The reality that is ‘Israel’: An Éclat of messianism and apocalypse, shocking and paralysing the West
Whereas Western figures consistently claim that the radical Right national-religious movement does not “represent Judaism”, the other, equally authentic side to the Judaic ‘story’ is the obverse.
Those who imagined that the anti-‘Judicial reform’ mass protests in “Israel” (widely hailed across the West, under the misleading banner of liberal ‘democracy’ versus ‘illiberal autocracy’) had squashed government reform plans, should take note of Thursday’s massive ‘no compromise’ protests by the Israeli Right, settlers and national-religious forces.
The struggle ain’t over — it’s just drawing breath.
Finance Minister Smotrich told the crowds: “We will not give up on a Jewish state. We will not give up on Israeli democracy – and no one will steal the term ‘democracy’ from us. [Adding], The people demand legal reform and they will get legal reform…They [the opposition] have the media; they have the tycoons who fund demonstrations: But we have the people.”
If the pressures are not bending the ground forces, they are squeezing Netanyahu’s ‘pips’: There wasn’t a mention of judicial reform by Netanyahu; he embraced the masses of demonstrators, whilst keeping ‘the issue’ at a safe arm’s distance. The Right demonstrators, however, were having nothing of it.

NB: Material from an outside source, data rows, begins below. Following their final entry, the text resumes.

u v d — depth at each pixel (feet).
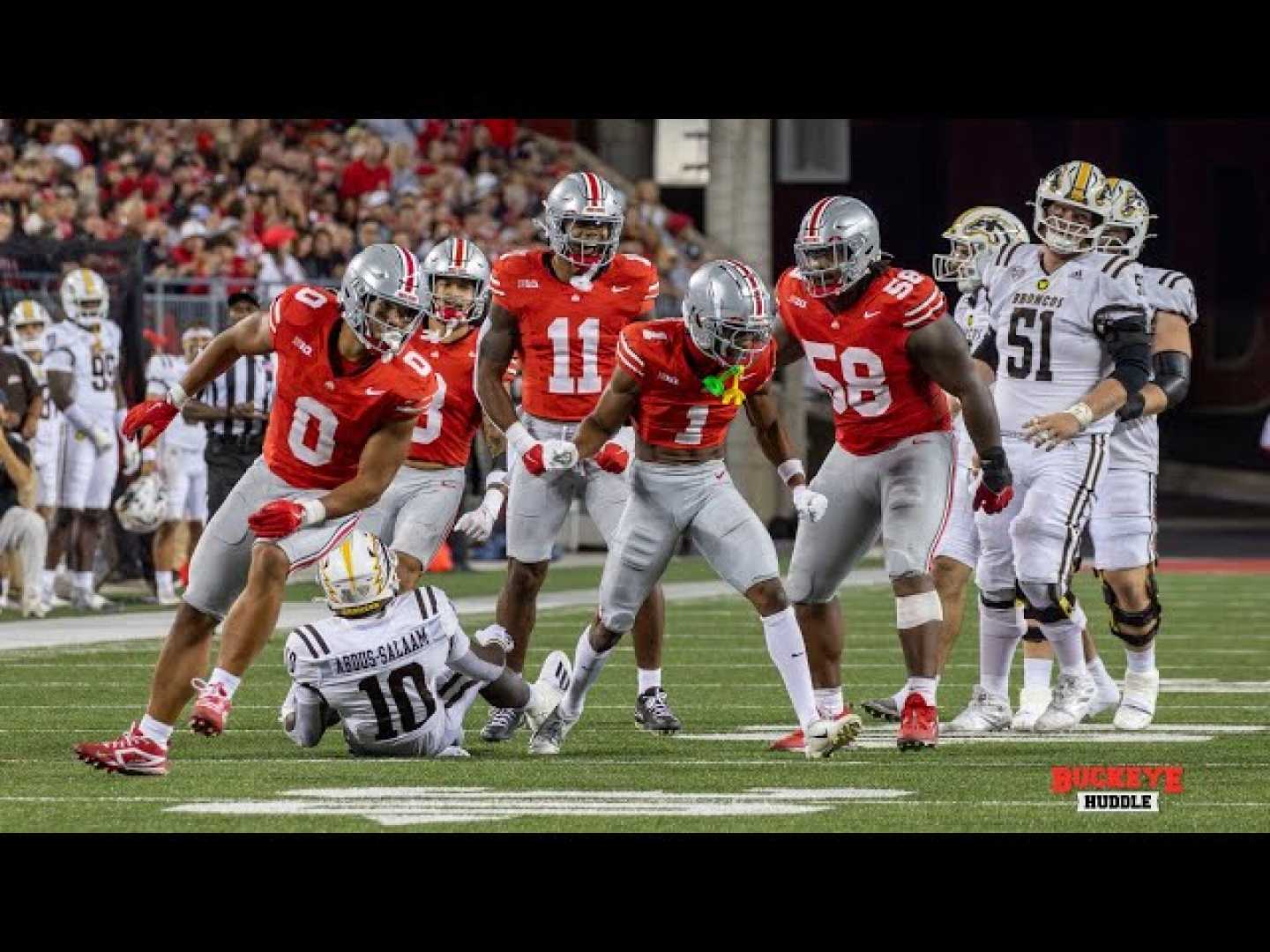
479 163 269.23
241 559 77.51
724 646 136.56
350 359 74.90
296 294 75.61
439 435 95.25
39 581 153.99
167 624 148.15
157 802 70.95
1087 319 91.30
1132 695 95.81
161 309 187.73
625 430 92.73
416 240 233.14
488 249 242.99
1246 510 356.79
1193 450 375.04
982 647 95.40
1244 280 371.15
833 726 81.56
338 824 66.13
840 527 87.40
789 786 75.31
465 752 84.48
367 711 81.56
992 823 66.64
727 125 286.87
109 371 160.76
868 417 85.92
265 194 226.79
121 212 207.21
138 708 100.32
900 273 84.69
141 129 231.30
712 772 79.30
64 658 124.36
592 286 94.89
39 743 87.71
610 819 67.41
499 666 84.48
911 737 86.22
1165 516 349.00
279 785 75.41
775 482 270.05
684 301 80.89
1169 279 95.04
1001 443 86.79
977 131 358.64
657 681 94.68
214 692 76.18
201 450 167.53
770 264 292.20
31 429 153.89
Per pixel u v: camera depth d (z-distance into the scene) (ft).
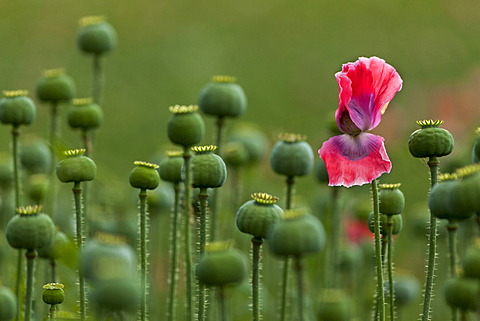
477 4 68.59
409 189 38.52
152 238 25.45
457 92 46.03
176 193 19.38
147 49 69.15
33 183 25.13
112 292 14.05
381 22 70.90
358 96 16.35
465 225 24.80
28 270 17.35
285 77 67.00
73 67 66.08
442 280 30.58
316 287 27.40
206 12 73.97
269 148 39.73
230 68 68.08
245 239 28.53
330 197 26.45
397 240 36.47
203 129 17.79
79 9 70.90
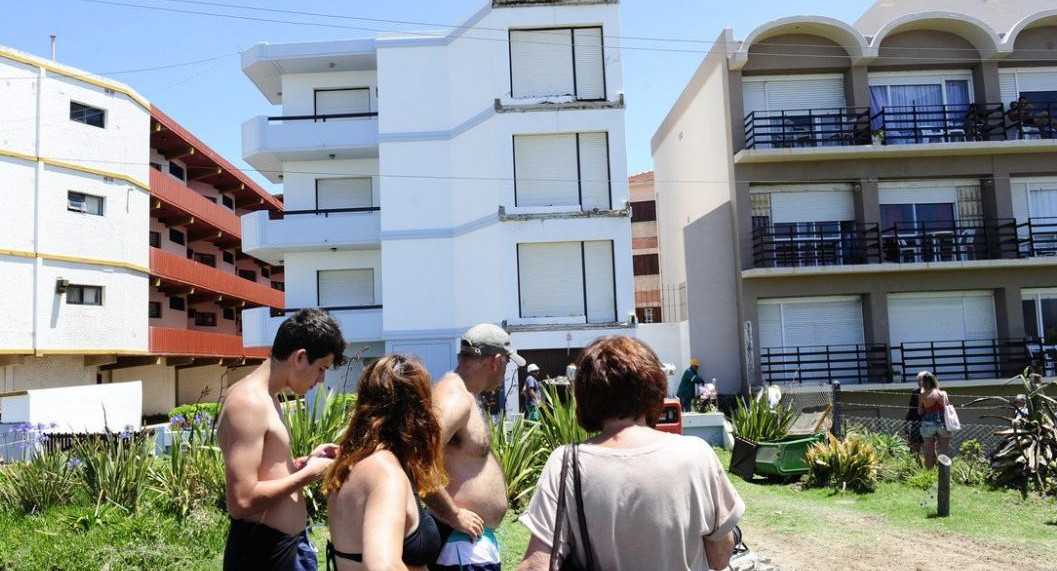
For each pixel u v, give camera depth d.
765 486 12.30
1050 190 22.53
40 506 9.12
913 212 22.22
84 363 27.67
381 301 25.41
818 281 21.45
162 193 30.77
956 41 22.28
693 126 25.06
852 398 21.00
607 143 21.86
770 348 21.73
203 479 8.59
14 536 7.81
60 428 15.99
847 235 21.92
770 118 21.25
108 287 27.47
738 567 6.64
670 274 28.05
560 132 21.69
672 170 27.56
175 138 32.56
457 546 3.53
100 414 17.14
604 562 2.61
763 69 21.95
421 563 3.02
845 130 22.03
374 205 25.70
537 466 9.58
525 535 7.92
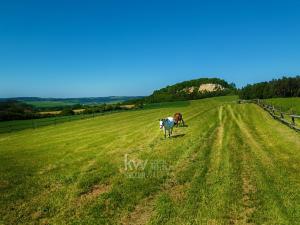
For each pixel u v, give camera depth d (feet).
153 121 134.10
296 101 214.28
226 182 41.34
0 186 46.06
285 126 92.58
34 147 81.92
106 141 82.89
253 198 35.42
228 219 30.86
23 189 43.86
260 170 46.29
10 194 41.83
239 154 57.47
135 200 37.09
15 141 100.22
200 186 40.32
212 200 35.45
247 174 44.70
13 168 57.11
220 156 56.49
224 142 69.97
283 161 51.31
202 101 367.86
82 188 42.65
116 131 105.91
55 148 77.30
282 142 67.31
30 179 48.83
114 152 66.03
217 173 45.73
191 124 108.68
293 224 29.04
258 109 168.14
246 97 368.89
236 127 95.35
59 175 50.01
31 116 265.95
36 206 37.04
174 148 65.41
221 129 91.81
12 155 71.15
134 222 31.73
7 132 136.05
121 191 40.32
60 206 36.68
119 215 33.42
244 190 38.37
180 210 33.32
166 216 32.09
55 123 165.07
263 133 81.51
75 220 32.60
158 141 76.43
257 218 30.58
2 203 38.73
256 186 39.45
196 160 53.93
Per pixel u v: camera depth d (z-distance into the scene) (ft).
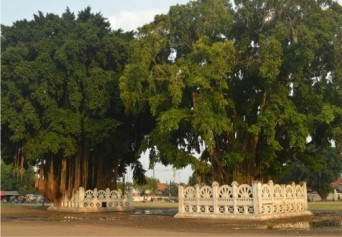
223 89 81.97
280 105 79.66
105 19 124.16
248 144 89.10
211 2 82.53
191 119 81.35
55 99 107.24
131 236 49.14
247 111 87.71
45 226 64.39
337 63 80.53
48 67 101.86
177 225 67.15
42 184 117.80
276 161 93.04
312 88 84.69
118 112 107.14
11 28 112.37
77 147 110.63
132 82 84.74
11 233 53.42
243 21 85.20
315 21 79.05
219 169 90.17
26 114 100.07
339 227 63.36
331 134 87.04
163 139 85.87
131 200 120.67
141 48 84.69
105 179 119.65
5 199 309.83
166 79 82.89
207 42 82.48
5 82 101.60
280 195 85.20
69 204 114.52
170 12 86.28
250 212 78.38
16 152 115.55
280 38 78.28
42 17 118.93
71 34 108.37
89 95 102.01
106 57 110.22
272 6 81.41
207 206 83.35
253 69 82.38
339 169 241.35
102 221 76.18
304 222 72.79
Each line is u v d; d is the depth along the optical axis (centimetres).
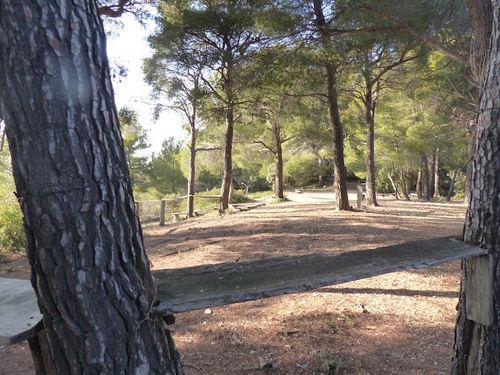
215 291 179
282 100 1352
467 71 1232
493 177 232
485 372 238
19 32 141
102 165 155
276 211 1453
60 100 145
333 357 346
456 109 1587
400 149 2019
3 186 1042
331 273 200
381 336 390
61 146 146
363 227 973
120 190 162
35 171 145
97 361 153
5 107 145
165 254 809
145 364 164
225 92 1211
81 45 150
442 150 2083
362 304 469
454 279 562
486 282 233
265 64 984
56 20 145
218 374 325
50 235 147
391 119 1952
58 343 154
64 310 150
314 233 920
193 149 1595
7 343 154
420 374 323
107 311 155
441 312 447
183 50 1205
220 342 382
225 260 714
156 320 171
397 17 729
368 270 204
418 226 995
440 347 369
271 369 330
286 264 221
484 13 503
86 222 150
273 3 860
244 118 1700
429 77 1287
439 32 787
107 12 741
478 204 241
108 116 160
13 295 197
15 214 906
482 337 241
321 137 1706
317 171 3547
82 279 150
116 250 158
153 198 2794
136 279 163
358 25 803
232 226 1099
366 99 1529
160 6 1056
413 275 580
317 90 1258
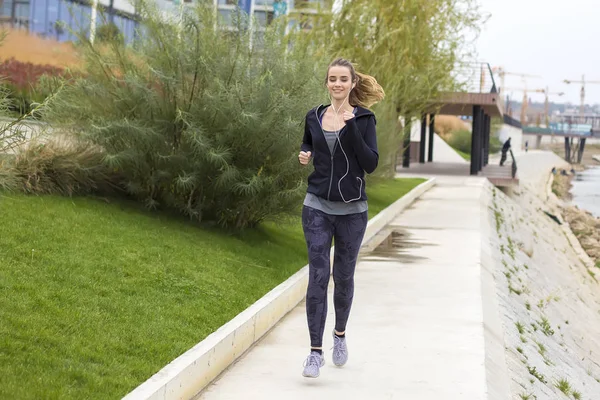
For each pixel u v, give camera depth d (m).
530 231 25.62
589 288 21.16
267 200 10.05
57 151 9.58
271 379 5.88
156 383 4.96
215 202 10.16
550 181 69.19
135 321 6.29
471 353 6.67
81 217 8.73
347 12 20.25
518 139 119.00
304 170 9.84
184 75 9.80
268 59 10.12
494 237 16.73
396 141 20.38
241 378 5.89
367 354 6.58
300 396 5.49
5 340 5.25
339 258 5.95
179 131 9.84
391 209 17.19
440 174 35.97
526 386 6.88
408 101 22.78
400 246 13.08
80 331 5.78
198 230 9.92
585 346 12.59
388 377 5.96
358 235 5.88
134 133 9.41
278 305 7.74
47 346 5.37
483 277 10.62
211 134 9.70
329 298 8.80
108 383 4.97
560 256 25.03
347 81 5.71
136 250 8.16
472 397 5.55
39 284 6.48
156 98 9.75
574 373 9.61
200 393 5.52
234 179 9.65
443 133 82.69
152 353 5.70
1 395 4.45
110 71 9.91
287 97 9.56
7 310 5.81
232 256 9.22
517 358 7.74
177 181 9.57
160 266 7.90
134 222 9.27
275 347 6.79
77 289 6.63
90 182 9.88
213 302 7.34
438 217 17.95
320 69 10.94
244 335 6.57
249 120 9.29
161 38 9.95
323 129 5.75
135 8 10.27
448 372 6.12
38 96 9.62
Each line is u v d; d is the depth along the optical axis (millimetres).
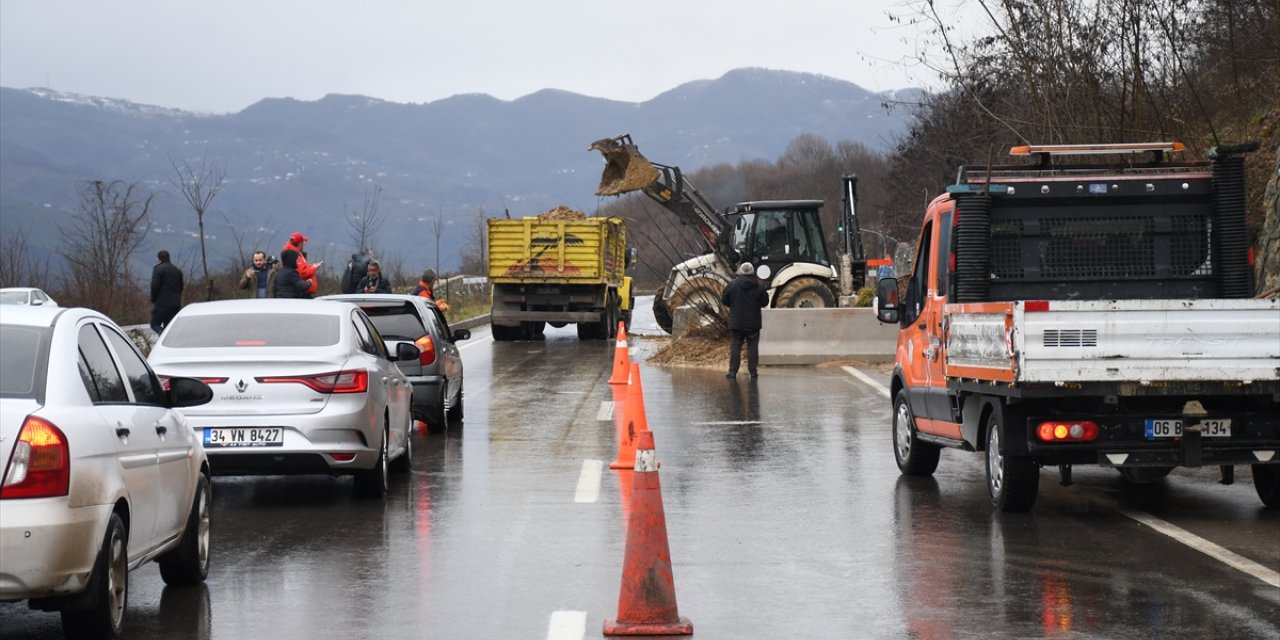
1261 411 12930
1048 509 13758
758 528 12789
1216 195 15016
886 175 69938
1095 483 15617
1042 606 9617
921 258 16328
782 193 133750
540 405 25016
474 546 12102
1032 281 15000
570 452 18594
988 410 13656
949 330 14352
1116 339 12172
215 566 11352
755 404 24594
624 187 43156
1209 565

They demand revolution. It is a call to redefine Judaism in a radical framing.
But the ‘revolution’ must wait. With the opening of the Knesset’s summer session on Sunday, the government will be focused on having to get a state budget passed. The deadline is 29 May. By law, if the budget isn’t passed by then, the Knesset is automatically dissolved. Although none of the parties has an interest in dissolution, talks likely will go down the wire.
Equally controversial will be legislation altering the parameters by which the ultra-Orthodox become exempt from military service – this is complicated by being entwined with the Supreme Court controversy as the Haredi parties fear the Court overriding parliament. The means to bypass this prospect — through a new Basic Law — are being studied.
The West affects deep shock at events, which exposes and highlights the tension between Western liberal values and its (liberal) understanding of Judaism itself. Many American Jews, including major Jewish organizations, seem stunned into silence.
Shaul Magid, Professor of Jewish Studies at Dartmouth college, writes:
“Why were they so shocked by the outcome”? For, whilst previous elections illustrated a decidedly rightward turn of the Israeli electorate, the last election produced a decisive win for the establishment of a stable, even strong, coalition of religious and far-right parties? What did liberal Western Jewry expect?
“For most American Jews who are Zionists, this election result was never supposed to happen”, Professor Magid frankly observes.
“Whilst Israel always had a substantial right-wing current – most American Zionists believed it to be essentially a liberal country that could keep its right-wing factions at bay – and that American values and Israeli values are, if not identical, then certainly compatible. Liberal Zionism in America is built on that very premise.”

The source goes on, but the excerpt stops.